The oldest extant tropical peatland in the world: a major carbon reservoir for at least 47 000 years
Author(s) -
Monika Ruwaimana,
Gusti Z. Anshari,
Lucas C. R. Silva,
Daniel G. Gavin
Publication year - 2020
Publication title -
environmental research letters
Language(s) - English
Resource type - Journals
SCImago Journal Rank - 2.37
H-Index - 124
ISSN - 1748-9326
DOI - 10.1088/1748-9326/abb853
Subject(s) - peat , radiocarbon dating , holocene , climate change , physical geography , geology , environmental science , carbon cycle , period (music) , oceanography , ecosystem , ecology , geography , paleontology , archaeology , physics , acoustics , biology
Tropical peatlands in Southeast Asia cover ∼25 million hectares and exert a strong influence on the global carbon cycle.

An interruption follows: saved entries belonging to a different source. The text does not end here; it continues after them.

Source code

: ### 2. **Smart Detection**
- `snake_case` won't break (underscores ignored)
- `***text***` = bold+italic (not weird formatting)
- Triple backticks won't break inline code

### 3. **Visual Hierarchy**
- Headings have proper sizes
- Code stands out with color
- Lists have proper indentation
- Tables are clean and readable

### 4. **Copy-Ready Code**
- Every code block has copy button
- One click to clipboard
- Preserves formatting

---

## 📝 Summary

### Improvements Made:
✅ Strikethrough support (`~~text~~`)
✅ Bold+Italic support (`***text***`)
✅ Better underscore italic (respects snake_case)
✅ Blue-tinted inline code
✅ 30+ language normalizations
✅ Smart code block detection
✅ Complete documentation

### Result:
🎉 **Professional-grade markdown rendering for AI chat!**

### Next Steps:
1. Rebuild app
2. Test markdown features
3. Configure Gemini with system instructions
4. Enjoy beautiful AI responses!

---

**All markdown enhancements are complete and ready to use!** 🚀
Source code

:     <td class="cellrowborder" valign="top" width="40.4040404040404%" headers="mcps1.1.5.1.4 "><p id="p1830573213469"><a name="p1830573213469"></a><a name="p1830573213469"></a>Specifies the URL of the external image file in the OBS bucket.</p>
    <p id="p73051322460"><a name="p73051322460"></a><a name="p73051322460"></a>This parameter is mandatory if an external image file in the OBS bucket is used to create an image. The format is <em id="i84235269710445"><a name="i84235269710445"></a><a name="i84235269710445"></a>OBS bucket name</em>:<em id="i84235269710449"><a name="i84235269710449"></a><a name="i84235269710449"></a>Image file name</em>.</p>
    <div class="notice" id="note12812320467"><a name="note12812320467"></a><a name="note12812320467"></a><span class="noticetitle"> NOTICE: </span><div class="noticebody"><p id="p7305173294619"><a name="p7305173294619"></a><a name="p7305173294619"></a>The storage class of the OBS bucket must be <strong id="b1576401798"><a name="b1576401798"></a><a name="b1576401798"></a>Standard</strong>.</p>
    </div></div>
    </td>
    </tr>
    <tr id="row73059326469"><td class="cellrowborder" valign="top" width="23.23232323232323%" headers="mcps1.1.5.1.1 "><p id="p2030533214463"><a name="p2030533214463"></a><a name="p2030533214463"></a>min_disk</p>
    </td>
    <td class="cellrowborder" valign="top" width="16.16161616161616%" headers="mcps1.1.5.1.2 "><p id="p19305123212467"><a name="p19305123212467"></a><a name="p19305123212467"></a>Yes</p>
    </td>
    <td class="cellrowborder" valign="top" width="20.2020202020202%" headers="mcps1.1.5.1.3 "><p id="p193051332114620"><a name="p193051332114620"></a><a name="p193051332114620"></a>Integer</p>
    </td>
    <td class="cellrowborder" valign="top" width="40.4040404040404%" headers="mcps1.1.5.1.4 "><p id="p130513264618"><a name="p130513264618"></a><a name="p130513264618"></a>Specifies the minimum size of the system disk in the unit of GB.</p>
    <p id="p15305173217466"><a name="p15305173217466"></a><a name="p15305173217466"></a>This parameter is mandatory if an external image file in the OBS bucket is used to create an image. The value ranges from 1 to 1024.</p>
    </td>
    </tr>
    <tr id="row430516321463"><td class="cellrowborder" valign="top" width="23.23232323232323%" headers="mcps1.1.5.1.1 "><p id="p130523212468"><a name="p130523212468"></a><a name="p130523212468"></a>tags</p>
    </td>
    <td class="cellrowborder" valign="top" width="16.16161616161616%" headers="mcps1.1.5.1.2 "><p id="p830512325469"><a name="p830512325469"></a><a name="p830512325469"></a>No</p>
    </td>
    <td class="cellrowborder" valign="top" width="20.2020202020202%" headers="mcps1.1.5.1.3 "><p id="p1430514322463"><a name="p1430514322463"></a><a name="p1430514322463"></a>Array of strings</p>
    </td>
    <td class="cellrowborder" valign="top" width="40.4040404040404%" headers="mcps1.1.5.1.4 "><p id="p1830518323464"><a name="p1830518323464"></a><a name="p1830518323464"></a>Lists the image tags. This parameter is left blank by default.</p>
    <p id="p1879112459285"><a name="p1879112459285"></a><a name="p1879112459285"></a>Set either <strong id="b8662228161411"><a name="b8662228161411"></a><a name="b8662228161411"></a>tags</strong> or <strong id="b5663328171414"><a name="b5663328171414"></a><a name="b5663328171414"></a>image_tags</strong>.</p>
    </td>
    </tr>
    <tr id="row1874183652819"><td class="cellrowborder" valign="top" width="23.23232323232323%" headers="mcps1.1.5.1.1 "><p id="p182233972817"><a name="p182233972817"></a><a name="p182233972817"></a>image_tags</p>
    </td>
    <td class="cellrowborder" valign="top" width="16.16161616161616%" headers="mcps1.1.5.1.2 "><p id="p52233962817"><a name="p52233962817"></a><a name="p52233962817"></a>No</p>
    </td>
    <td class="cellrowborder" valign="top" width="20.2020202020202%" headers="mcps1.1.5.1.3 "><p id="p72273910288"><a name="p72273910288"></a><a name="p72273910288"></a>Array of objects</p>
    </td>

Recent widespread peatland subsidence and carbon dioxide emissions in response to human activity and climate change have been well documented, but peatland genesis remains poorly understood. Unlike coastal peatlands that established following sea-level stabilization during the mid-Holocene, inland peatlands of Borneo are little studied and have no apparent environmental constraint on their formation. Here, we report radiocarbon dates from the Upper Kapuas Basin which show inland peat formation since at least 47.8 thousand calibrated radiocarbon years before present, ka. We provide a synthesis of new and existing peat basal dates across Borneo, which shows a hiatus in peat genesis during a cool and dry period from 30 to 20 ka. Despite likely peat degradation during that period, the Upper Kapuas is still exceptionally deep, reaching a maximum depth (determined from coring) of 18 m. Our best estimate of mean peat depth over 3833 km 2 of the Upper Kapuas is 5.16 ± 2.66 m, corresponding to a carbon density of 2790 ± 1440 Mg C ha −1 . This is one of the most carbon-dense ecosystems in the world. It withstood the glacial-interglacial climate transition and remains mostly intact, but is increasingly threatened by land-use change.